Schroeder election plans may have no legal basis

21st June 2005, Comments 0 comments

21 June 2005, BERLIN - A former German supreme court chief justice cautioned on Tuesday against assuming that embattled Chancellor Gerhard Schroeder will have legal grounds for calling an early general election in September.

21 June 2005

BERLIN - A former German supreme court chief justice cautioned on Tuesday against assuming that embattled Chancellor Gerhard Schroeder will have legal grounds for calling an early general election in September.

Ernst Benda, one-time president of the Federal Constitutional Court, hinted that there may in fact turn out to be no legal basis for holding the general election a year ahead of time.

"The whole issue of a new election is as yet undecided," Benda told Die Welt newspaper in an interview due to hit newsstands on Wednesday.

"It would be premature to act as though everything has been decided to the Chancellor's satisfaction," Benda said.

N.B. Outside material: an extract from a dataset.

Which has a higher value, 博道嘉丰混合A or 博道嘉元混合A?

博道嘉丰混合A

Schroeder has said he plans to ask his own centre-left coalition of Social Democrats and Greens to ask for a vote of no confidence on July 1 and then vote against him, paving the way for a new election in September.

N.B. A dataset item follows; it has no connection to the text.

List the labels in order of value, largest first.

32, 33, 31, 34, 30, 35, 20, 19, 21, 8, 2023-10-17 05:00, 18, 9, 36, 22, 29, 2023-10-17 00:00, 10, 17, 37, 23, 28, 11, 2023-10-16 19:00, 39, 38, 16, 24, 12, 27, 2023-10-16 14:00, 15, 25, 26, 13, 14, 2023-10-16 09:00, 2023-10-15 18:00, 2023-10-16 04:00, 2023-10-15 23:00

But legal experts have warned that the German constitution makes no provision for a government voting itself out of power in such a way.

It is not entirely certain whether German President Horst Koehler would recognise such a vote of no confidence and agree to call a new election.

Amid the legal confusion, Koehler summoned leaders of the nation's major political parties on Tuesday to discuss Schroeder's plans. No details of the talks were disclosed.